45 45 90 Triangle Calculator

45 45 90 triangle calculator is a dedicated tool to solve this special right triangle. Find out what are the sides, hypotenuse, area, and perimeter of your shape and learn about the 45 45 90 triangle formulas and ratios. We'll also discuss the 45 45 90 triangle rules that are most probable to come up in your homework assignments. Never again will you wonder how to solve a 45 45 90 triangle!

If you want to know more about other popular right triangles, check out this 30 60 90 triangle calculator and the special right triangles calculator.

Do you need formulas for the 45 45 90 triangle? You're in the right place! If the leg of the triangle is equal to a, then:

• The second leg is also equal to a;
• The hypotenuse is a√2;
• The area is equal to a²/2; and
• The perimeter equals a(2 + √2).

OK, these 45 45 90 triangle formulas look easy, but where do they come from? There are a couple of methods to prove them, the most popular of them are:

1. Using the Pythagorean theorem

• As you know one leg length a, you the know the length of the other as well, as both of them are equal.

• Find the hypotenuse from the Pythagorean theorem: we have a² + b² = c² and a = b, so

  a² + a² = c²

  which gives

  c = √(2a²) = a√2

2. Using the properties of the square

Did you notice that the 45 45 90 triangle is half of a square, cut along the square's diagonal?

• Again, we know that both legs are equal to a.
• As you probably remember, the diagonal of the square is equal to side times square root of 2, that is a√2. In our case, this diagonal is equal to the hypotenuse. That was quick!

3. Using trigonometry

If you know trigonometry, you could use the properties of sine and cosine. For this special angle of 45°, both of them are equal to √2/2. So:
a/c = √2/2 so c = a√2

To find the area of the triangle, use the basic triangle area formula, which is area = base × height / 2. In our case, one leg is a base, and the other is the height, as there is a right angle between them. So the area of 45 45 90 triangles is:

area = a² / 2

To calculate the perimeter, simply add all 45 45 90 triangle sides:

perimeter = a + b + c = a + a + a√2 = a(2 + √2)

The legs of such a triangle are equal; the hypotenuse is calculated immediately from the equation c = a√2. If the hypotenuse value is given, the side length will be equal to a = c√2/2.

The most important rule is that this triangle has one right angle, and two other angles are equal to 45°. It implies that two sides —legs— are equal in length, and you can calculate the hypotenuse easily. The other interesting properties of the 45 45 90 triangles are:

• It's the only possible right triangle that is also an isosceles triangle;
• Of all right triangles, it has the smallest ratio of the hypotenuse to the sum of the legs; and
• Of all right triangles, it has the greatest altitude ratio from the hypotenuse to the sum of the legs.

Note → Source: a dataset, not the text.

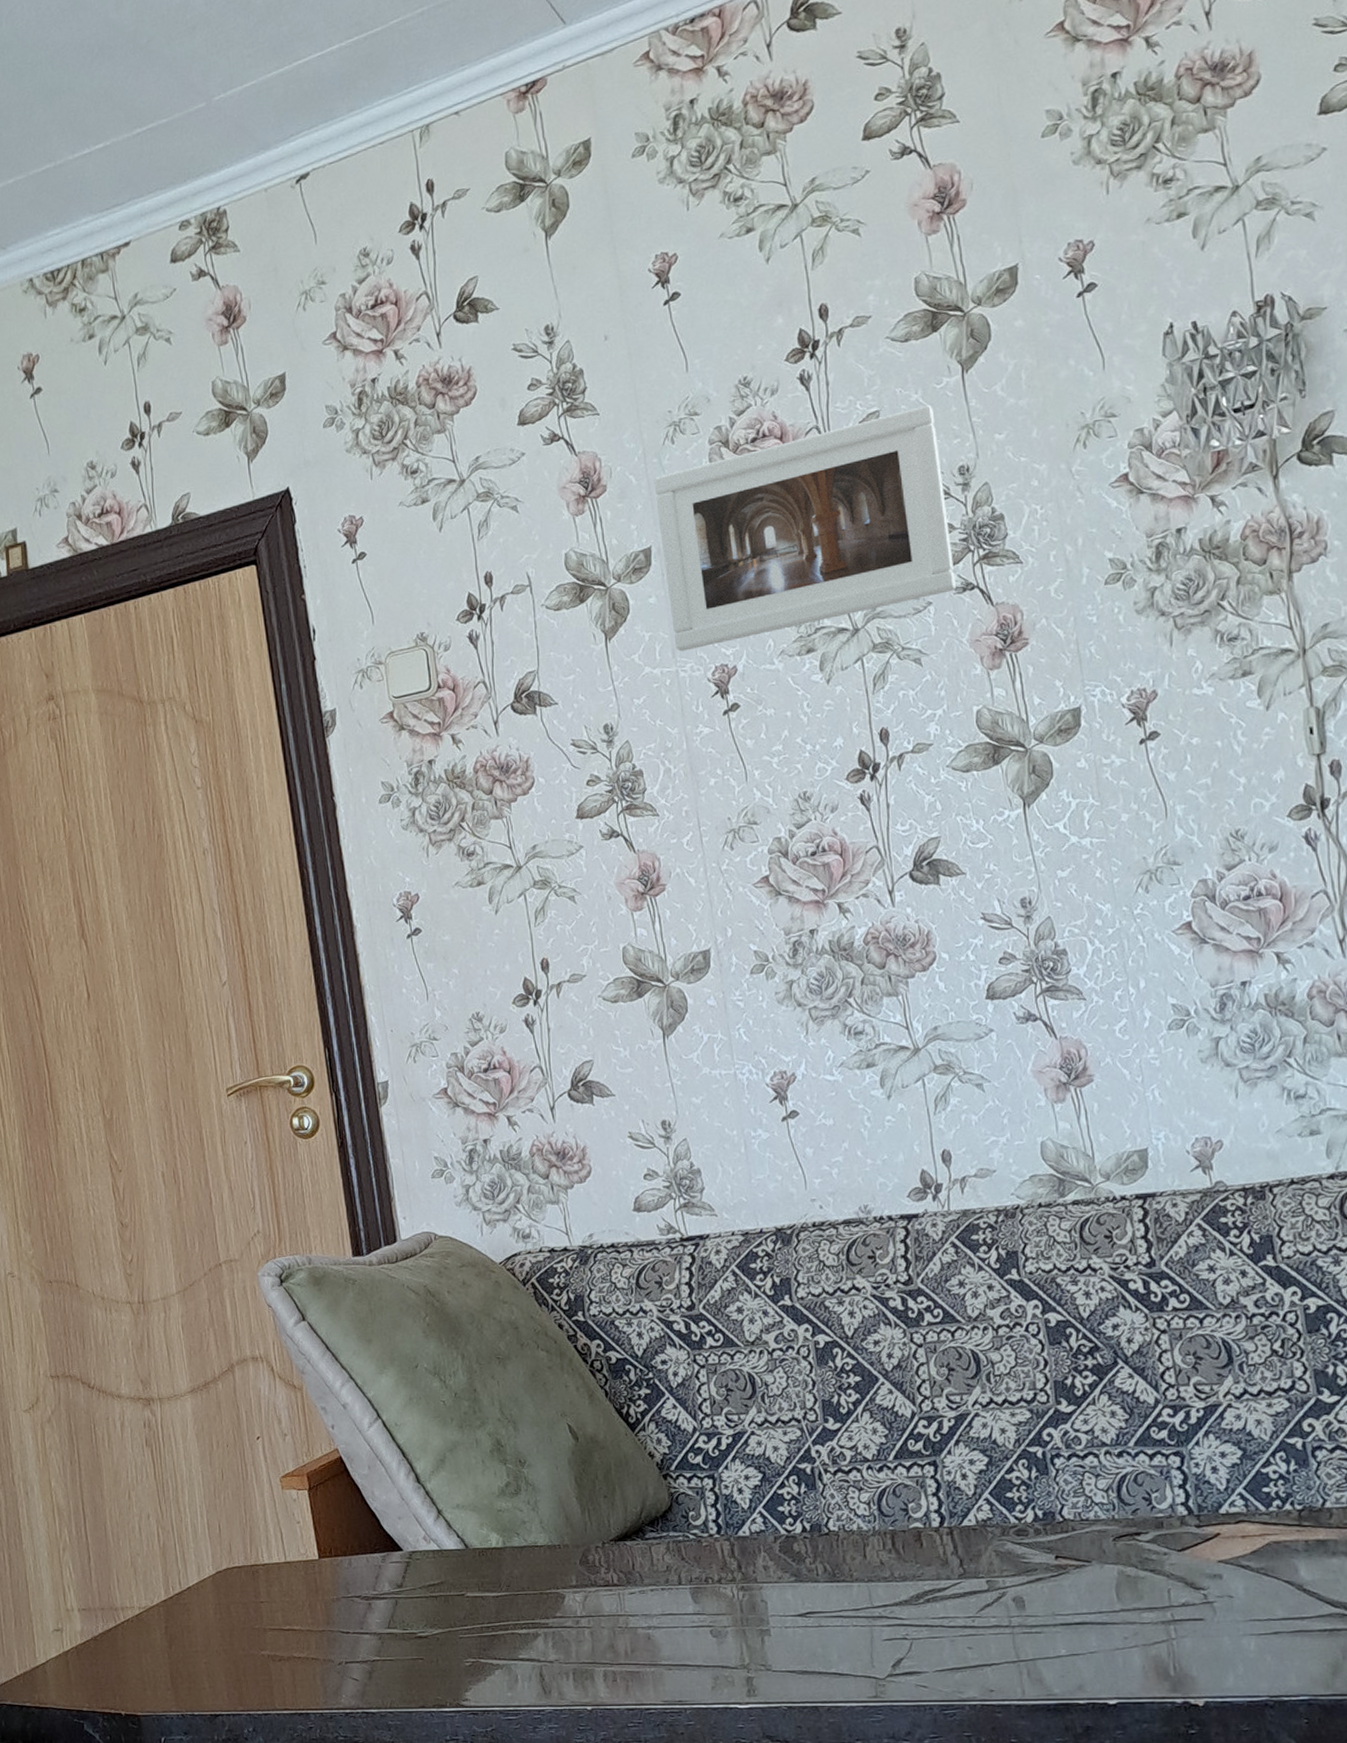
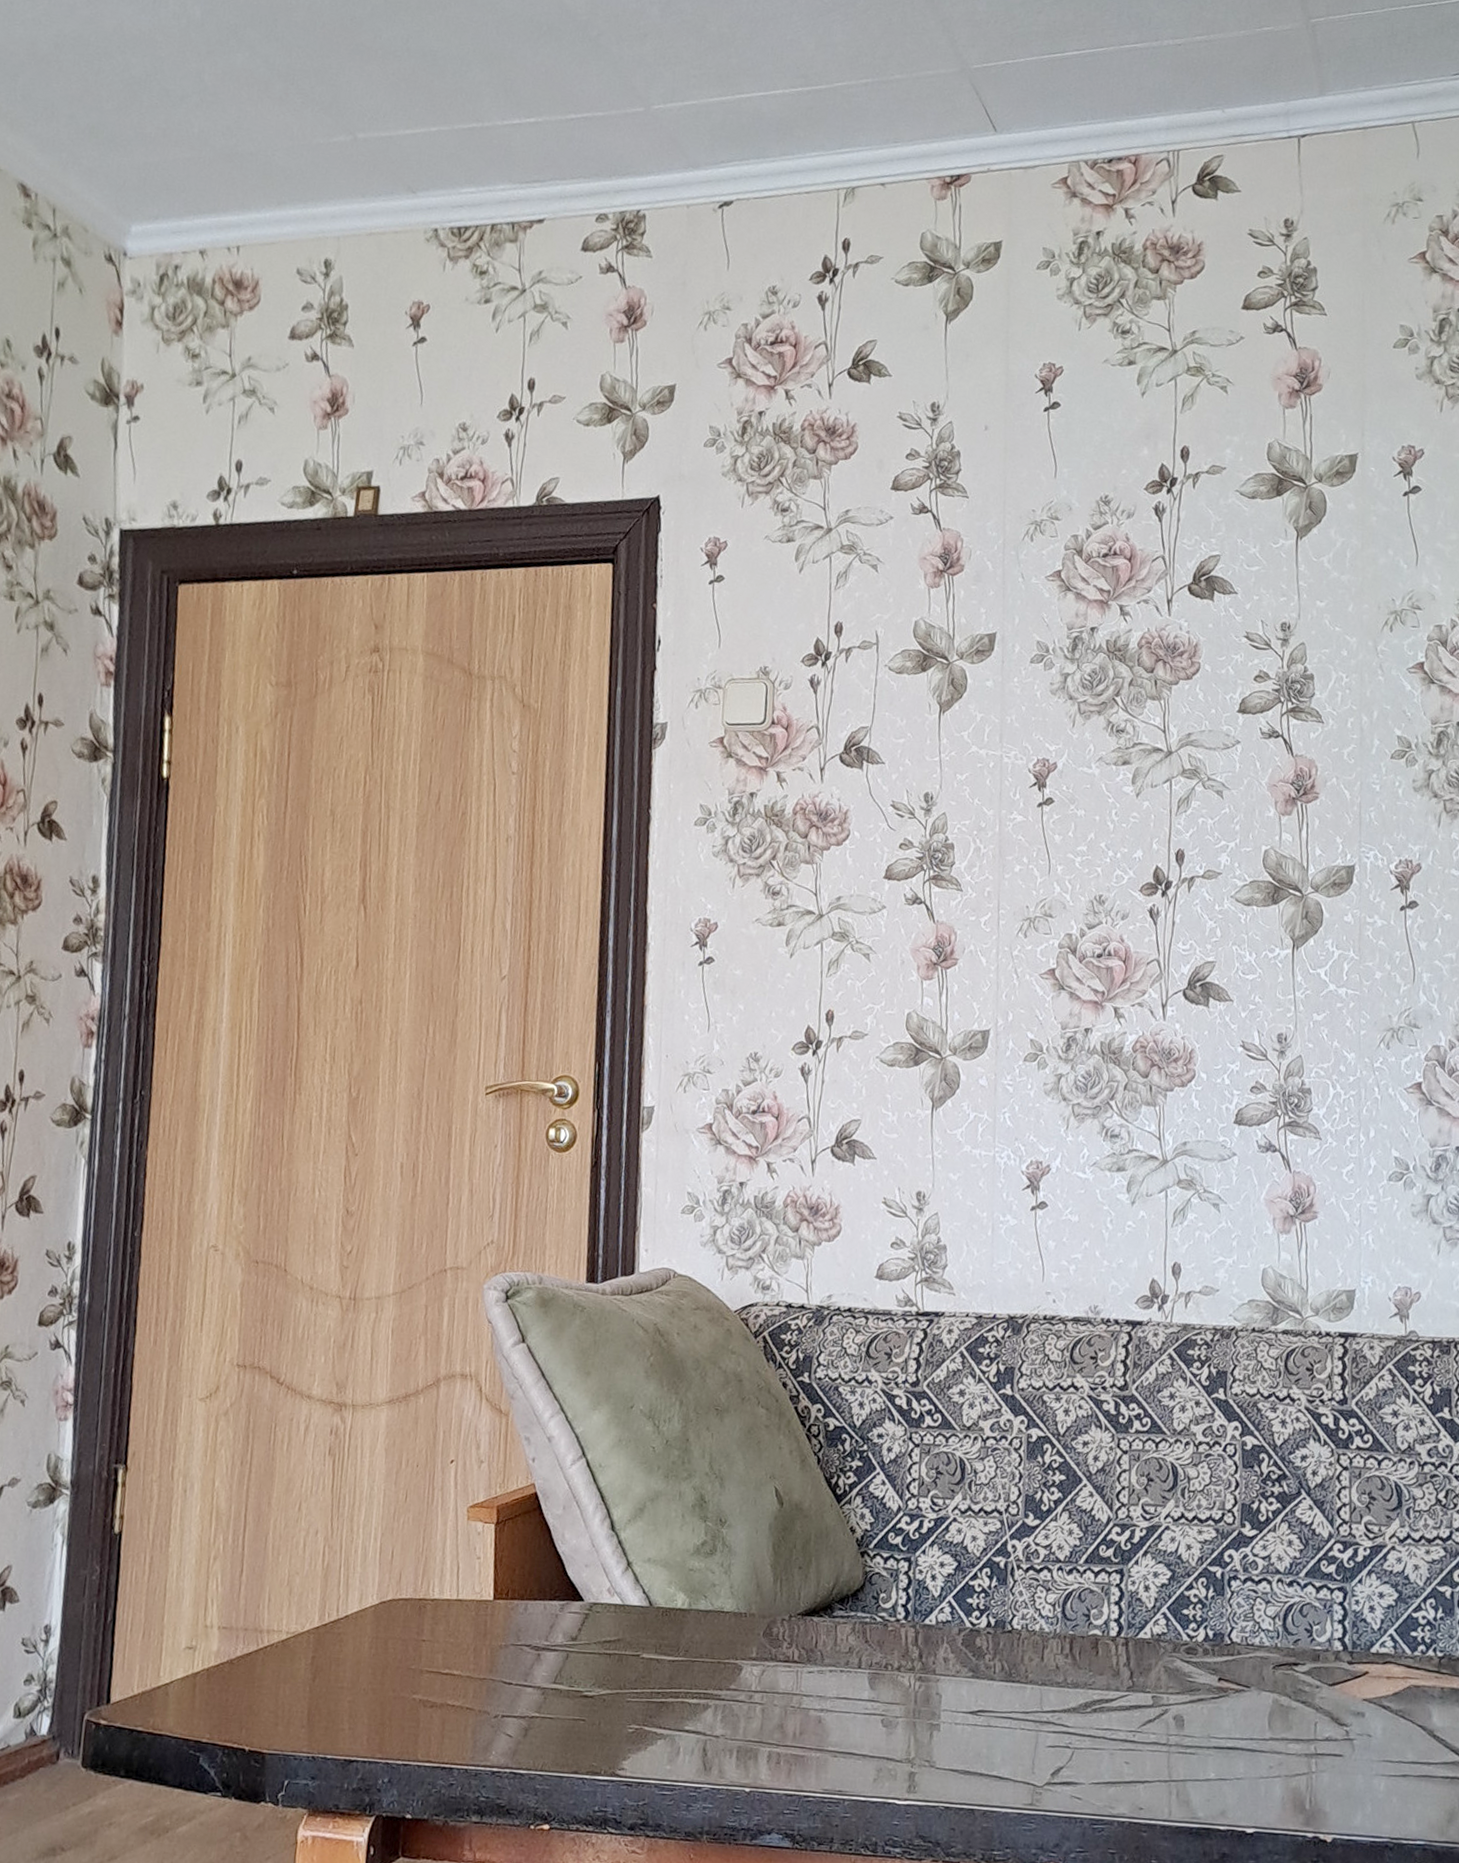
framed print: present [654,404,956,651] -> none [1003,560,1267,739]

In a 45 45 90 triangle, the ratios are equal to:

• 1 : 1 : 2 for angles (45° : 45° : 90°); and
• 1 : 1 : √2 for sides (a : a : a√2).

Have a look at this real-life example to catch on the 45 45 90 triangle rules.

Assume we want to solve the isosceles triangle from a triangle set.

1. Type the given value. In our case, the easiest way is to type the length of the part with the scale. The usual leg length is 9 inches, so type that value into the a or b box.
2. The 45 45 90 triangle calculator shows the remaining parameters. Now you know:

• hypotenuse length — 9 in × √2 = 12.73 in;
• area — 9 in × 9 in / 2 = 40.5 in²; and
• perimeter — 9 in + 9 in + 9 in × √2 = 30.73 in.

Remember that you can change the units displayed by simply clicking on the unit name. Also, don't forget that our 45 45 90 triangle calculator is a flexible tool - if you only know the area, the hypotenuse, or even the perimeter, it can calculate the remaining parameters as well. Awesome!